Something that I’ve wanted here is more information in the alert itself - for some alerts it’s even impossible to tell whether it’s the staging or prod environment.

This is a different conversation, but I also believe we have opportunity for a wider epic to overhaul our monitoring/alerting systems, as we can definitely improve the alert information, the reliability of alerting (note SE-6610), workflow of alerts (acking/snoozing behaviour, etc.), etc.

2 Likes

I think these two things will be sufficient actually, and we don’t really need automation for it (for now), as it isn’t something that changes too often. Is anyone interested in taking this on, and making a simple new page in our private docs that links out to all the epics?

We already have something like that. The description of the Hosted Sites Maintenance lists all hosting clients and links out to the corresponding maintenance epics/tickets.

Checking it once per sprint and updating it as necessary is part of the responsibilities of the epic planning role.

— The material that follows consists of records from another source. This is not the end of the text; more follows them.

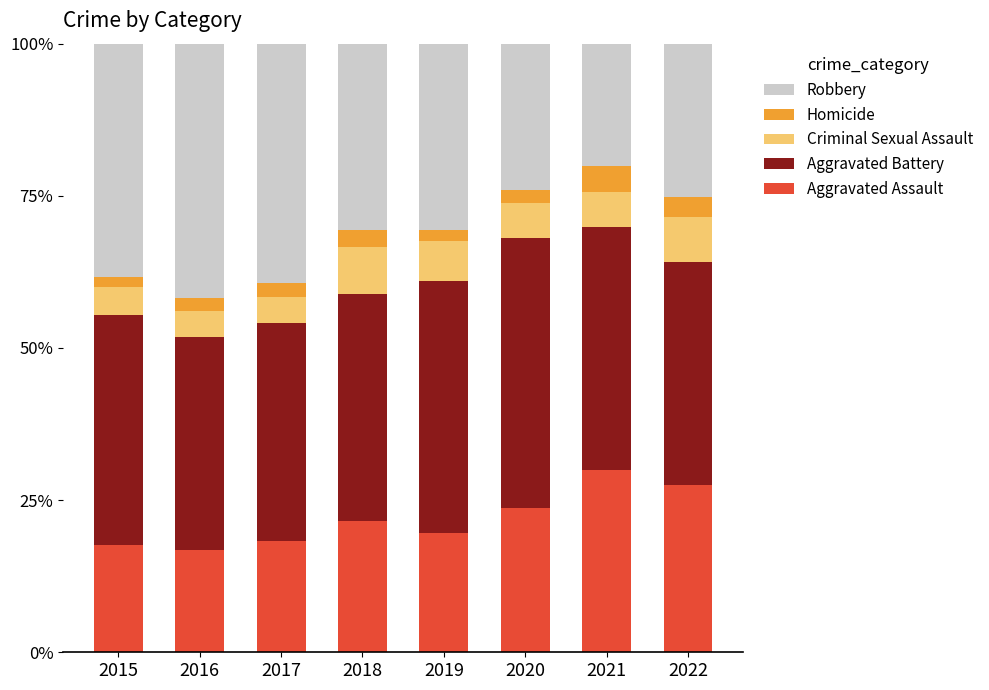

What is the difference between the second highest and minimum values in the Aggravated Assault series?

10.6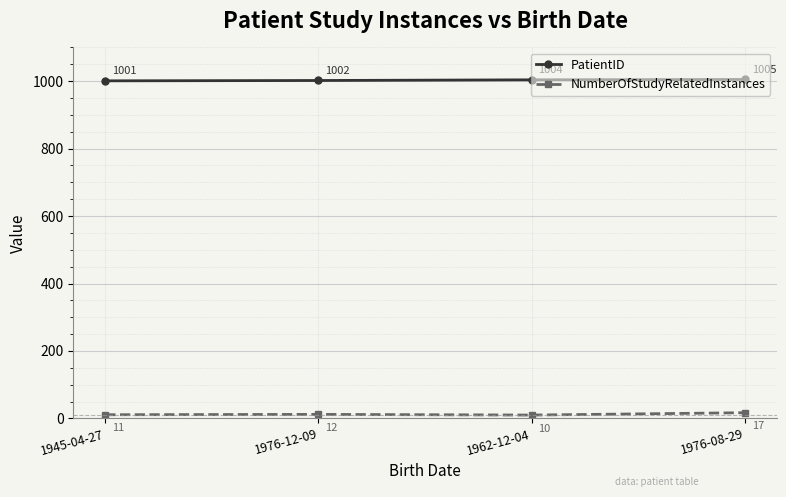

What is the total value across all series at 1945-04-27?

1012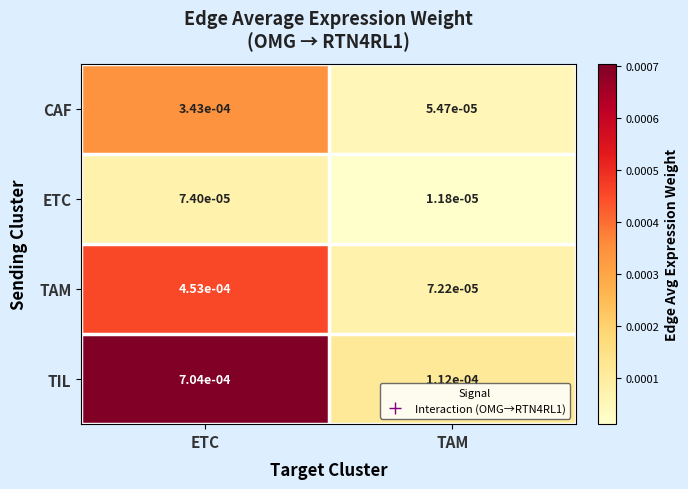

Which label corresponds to the smallest value in the chart?

TAM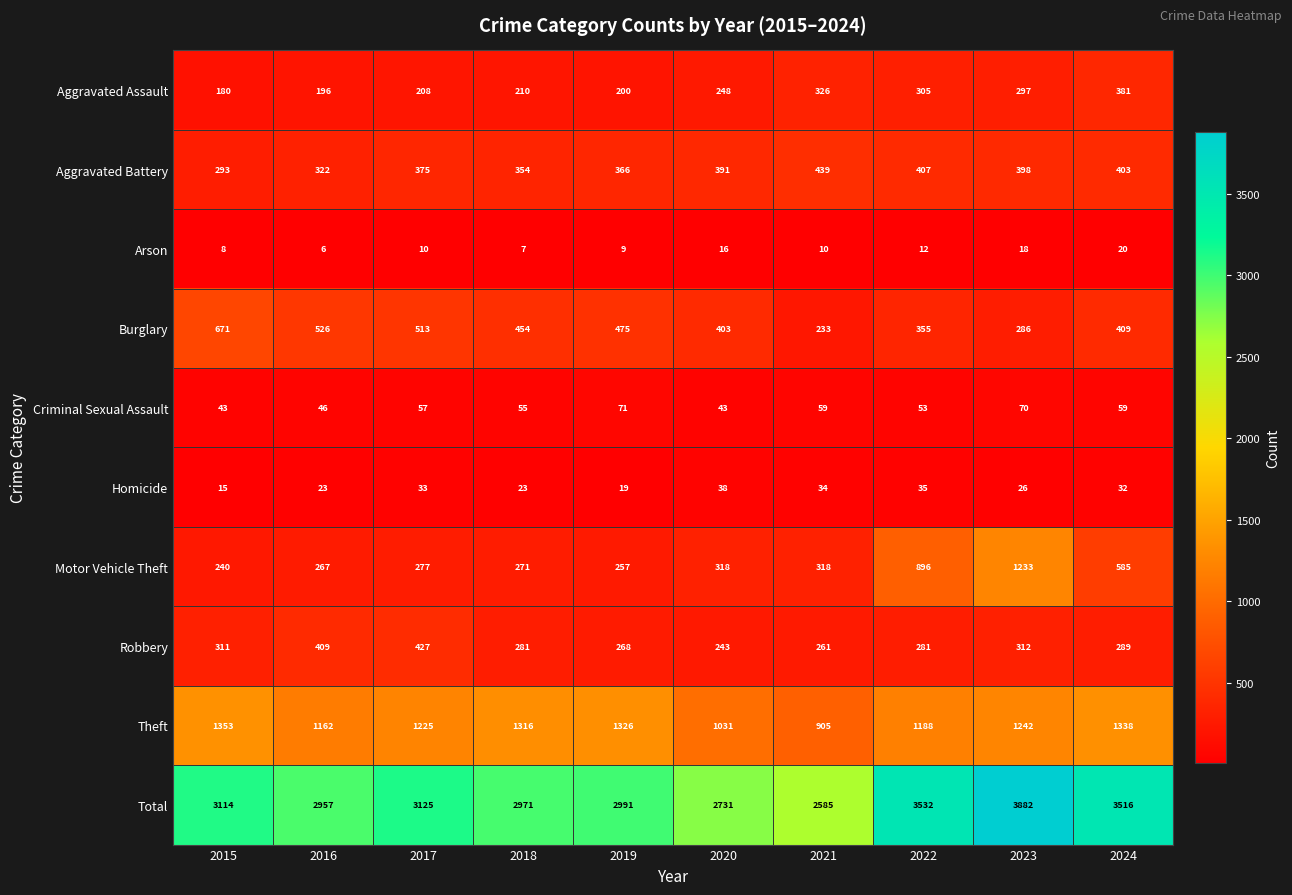

Which series has the largest range (max minus min)?

Total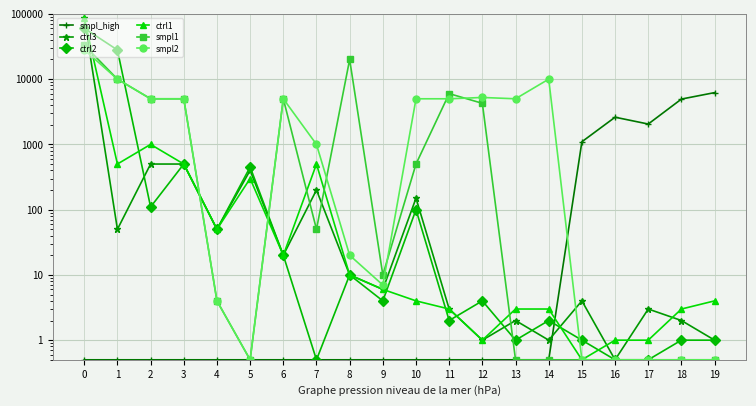

Between 1 and 7, which series saw the biggest shift?

ctrl2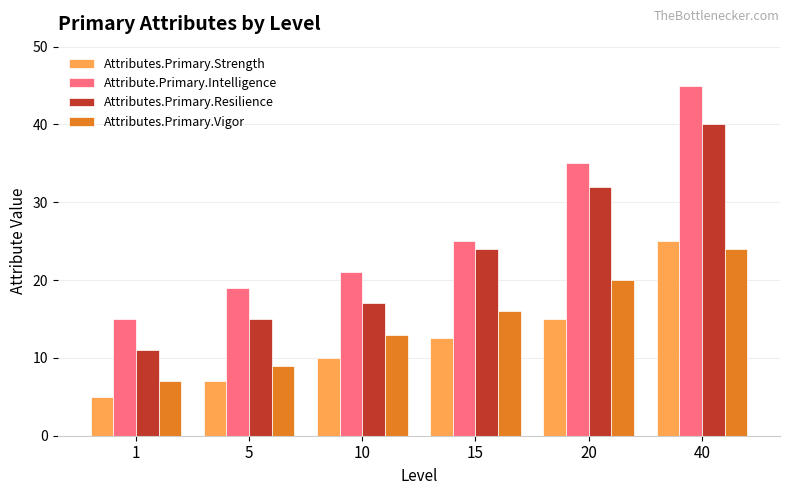

Read the Attribute.Primary.Intelligence value at 40.

45.0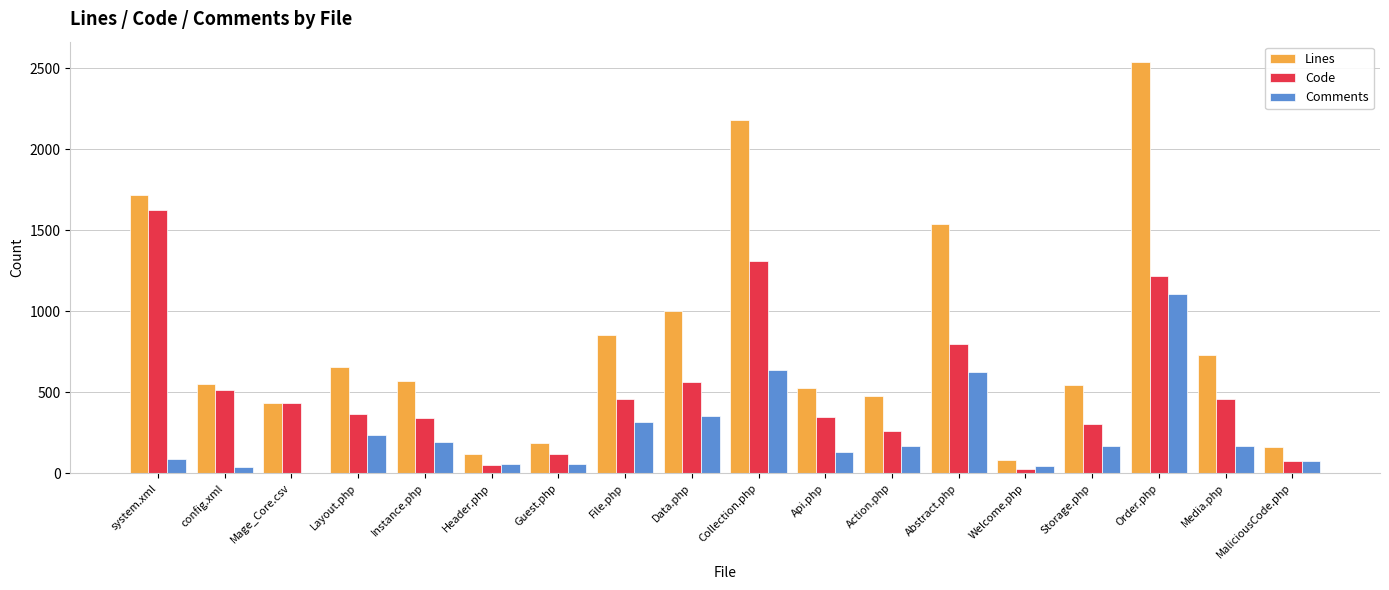

Does the chart contain stacked bars?

No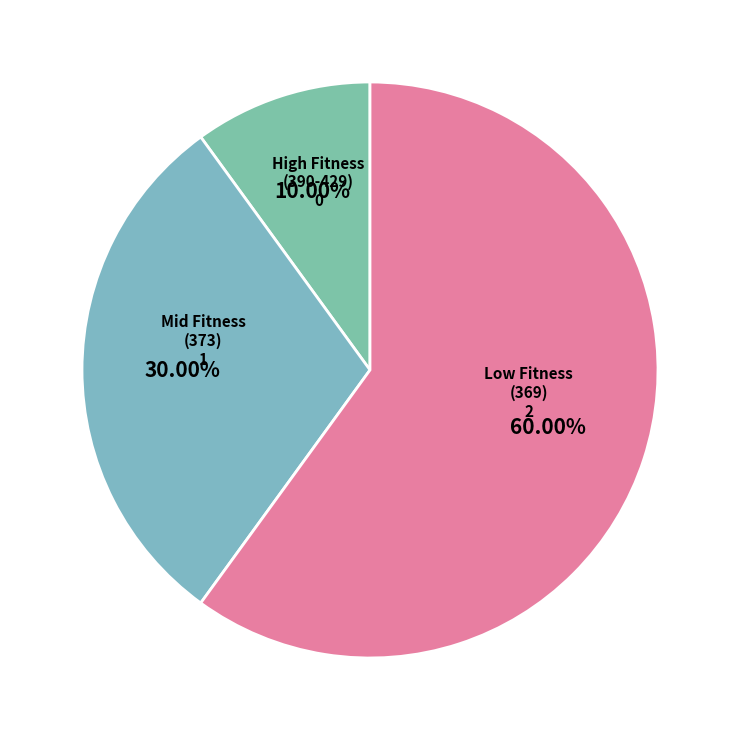

How many slices are in this pie chart?

3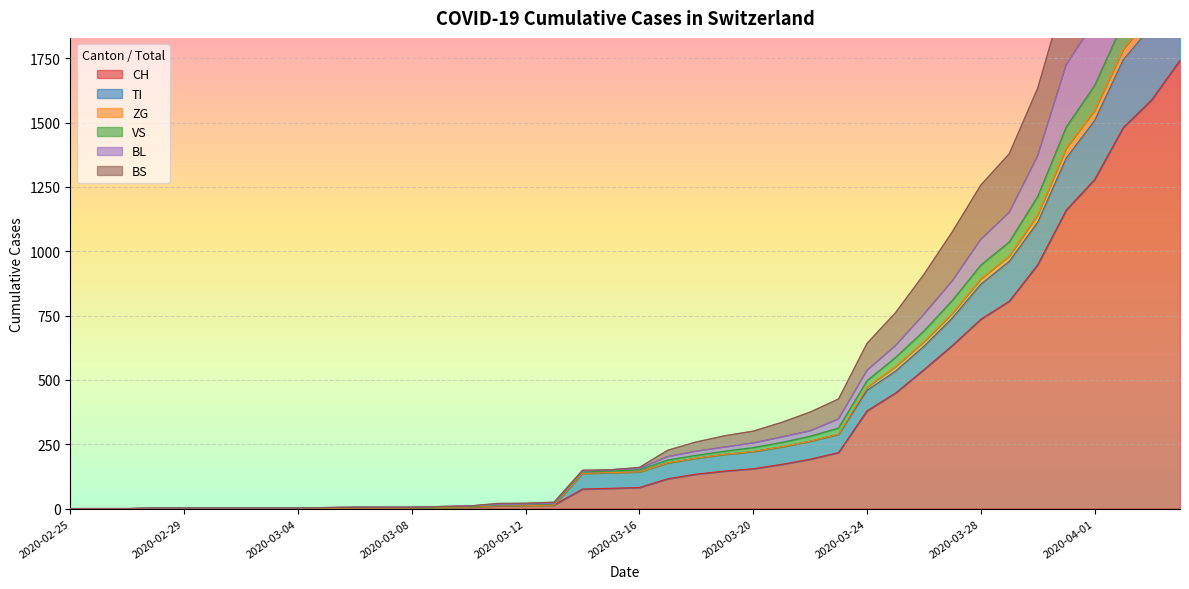

True or false: BS has more than 1 points higher than both neighbors.

False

From my perspective, making sure that the Hosting Details section in each maintenance epic/ticket stays up-to-date (and includes sufficient details in the first place, as @Agrendalath mentioned) seems to be the bigger issue.

We have a process now where each upgrade epic includes a ticket for client owners to update that section after completing the corresponding upgrade. So in theory, there’s two opportunities for reviewing and adjusting the info per year already. If FFs still find that relevant info tends to be missing, maybe we need to review the current format of the Hosting Details section and come up with a new template that client owners can reference to make sure they’ve included all necessary details?

@tikr That epic description doesn’t have the URLs, which is a key point. It’s not always obvious which site maps to which client, or what other related services are also part of the maintenance for that client.